Rampel also appreciates that its model is not as speculative as the typical investor approach of first buying a home and then renting it out.
“So they’re not spending the first nine months after purchasing a home looking for a tenant,” he said. “They’re not speculating on an empty house and worrying what happens if they buy a home and can’t rent it out.”
For Tiger Global Partner Scott Shleifer, what Divvy has accomplished is “phenomenal.”
“Over the next ten years we believe they could help over one hundred thousand families become financially responsible homeowners,” he said in a written statement.
Looking ahead, Divvy plans to use its fresh capital in part to expand to more markets with the lofty goal of serving more than 70 million Americans in over 20 markets by year’s end beyond cities such as Atlanta, Denver, Dallas and Tampa.
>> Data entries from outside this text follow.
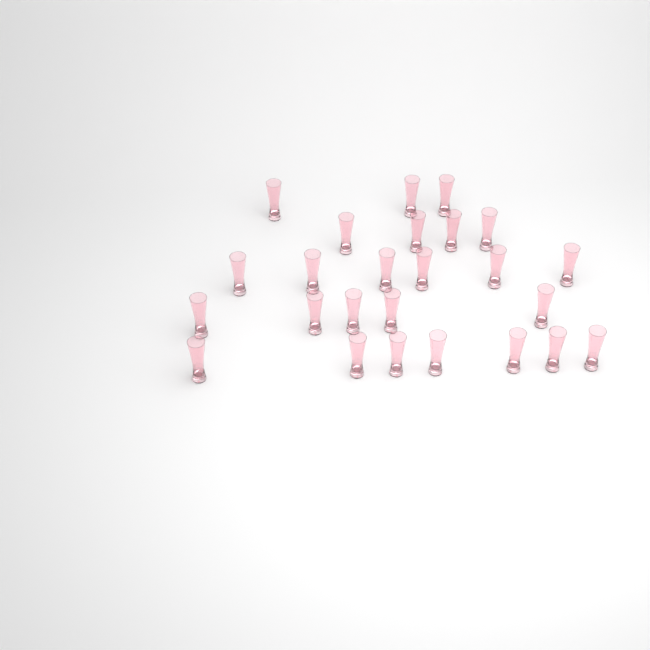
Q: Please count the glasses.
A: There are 25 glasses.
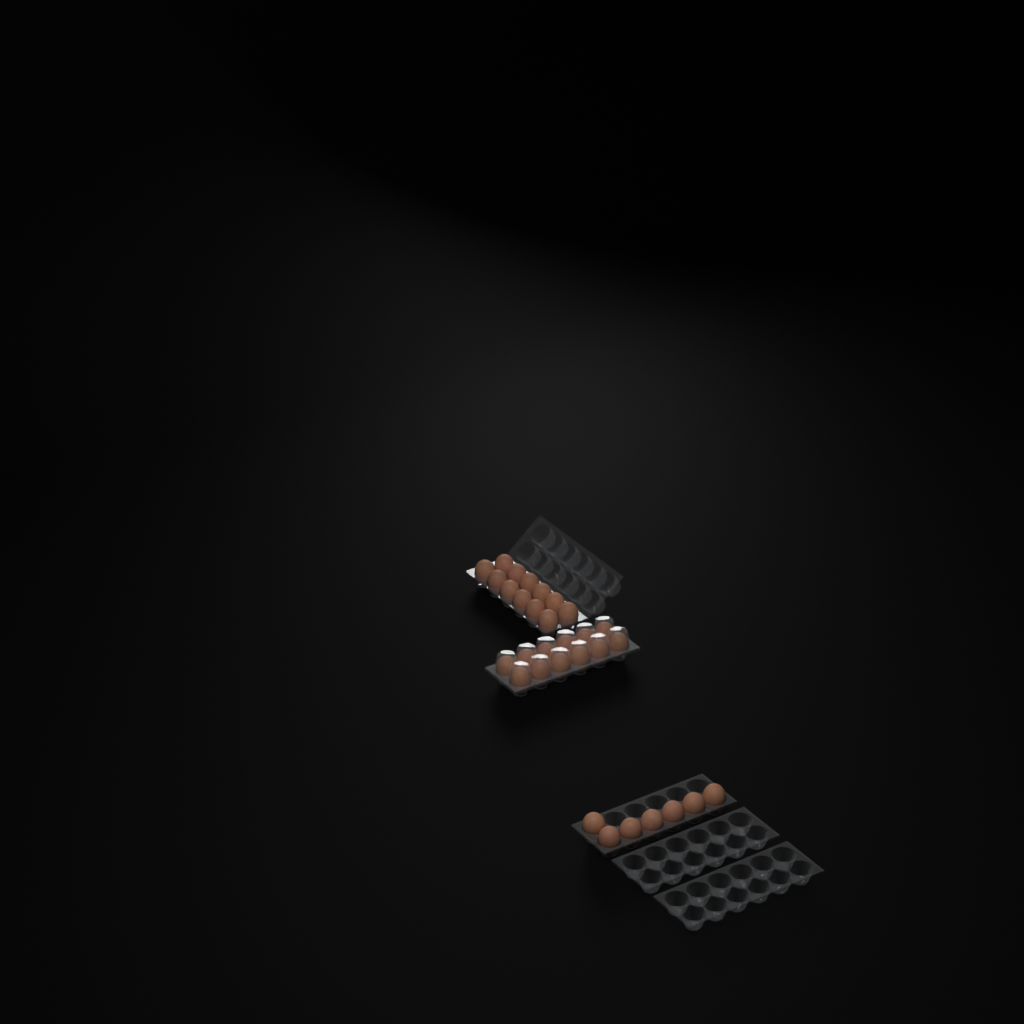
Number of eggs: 31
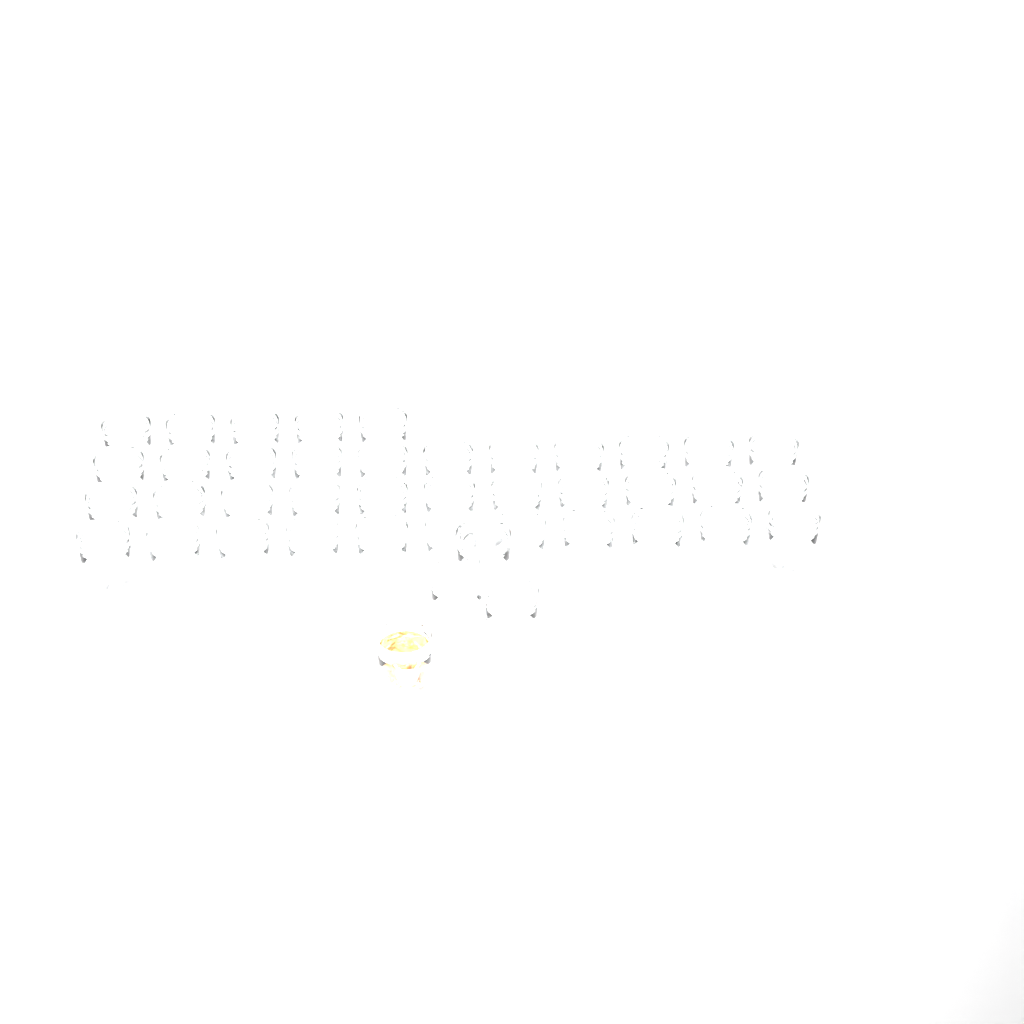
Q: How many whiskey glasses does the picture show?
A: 42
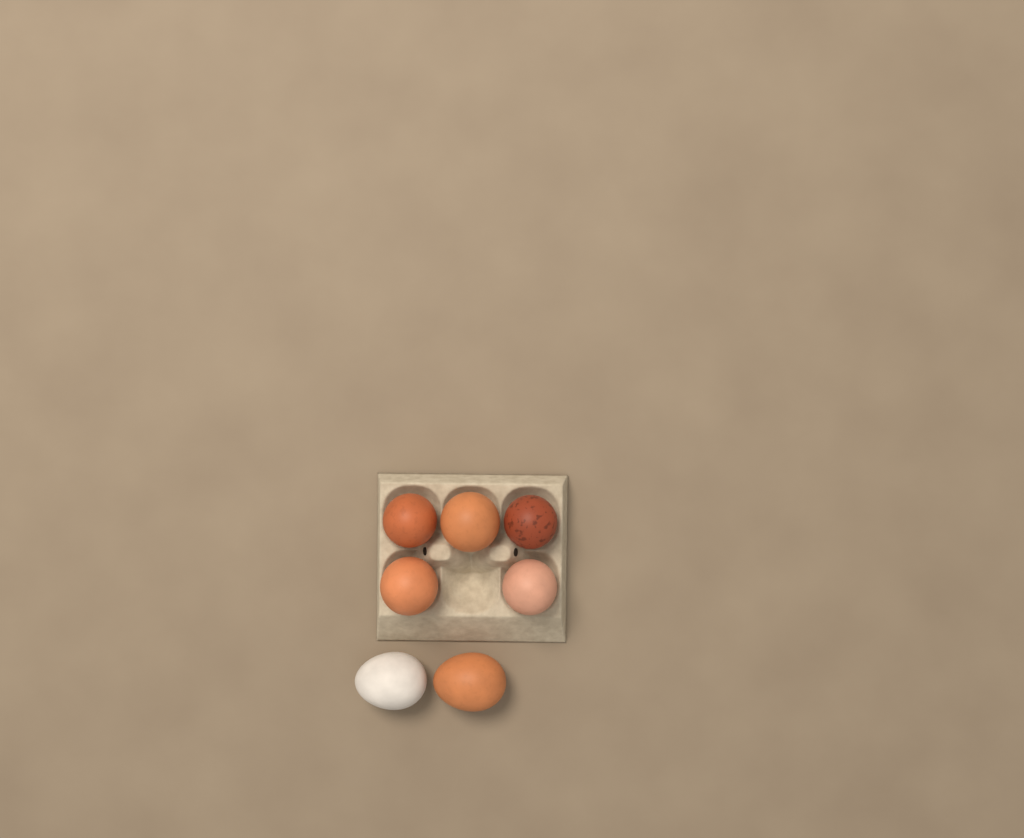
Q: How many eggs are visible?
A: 7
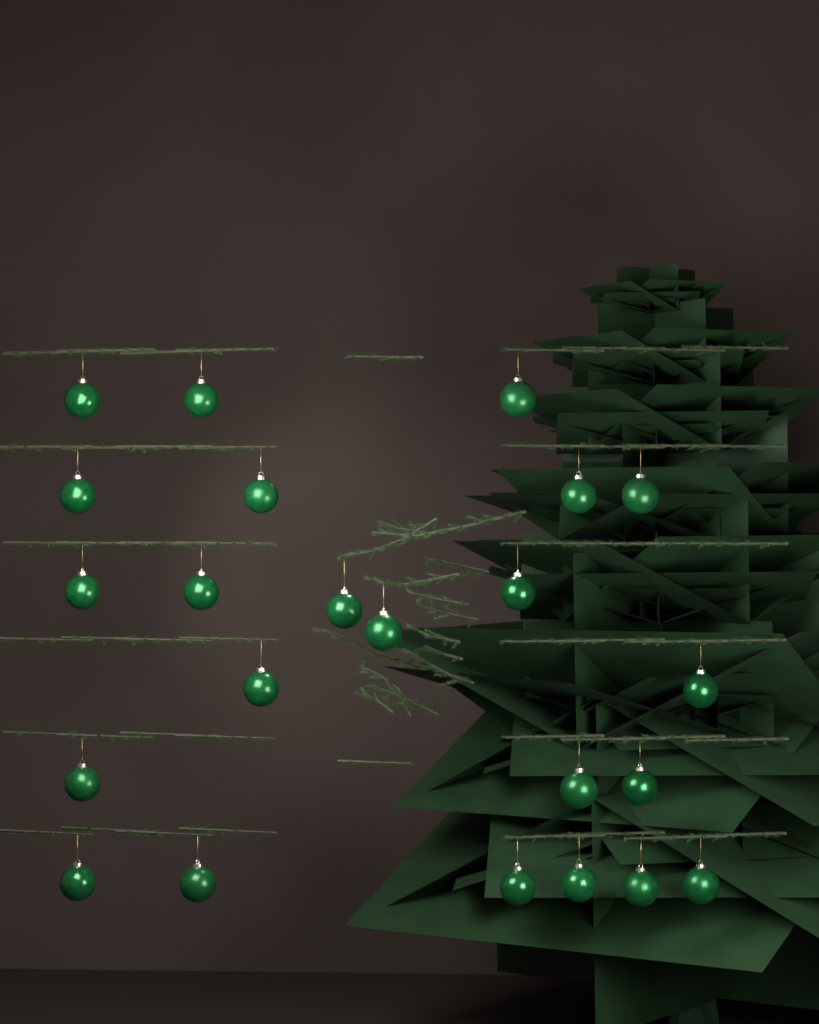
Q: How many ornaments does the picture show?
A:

The 80-person company also plans to take its offering a step further by launching ancillary product offerings to take buyers throughout the home buying journey. It already helps customers through title & escrow, inspections, negotiating and repairs. But ultimately, Divvy wants to “create a complete end-to-end experience” from providing realtors to serving as a lender, according to Hefets.
“That’s our bigger vision,” she said. “We’re not there yet.”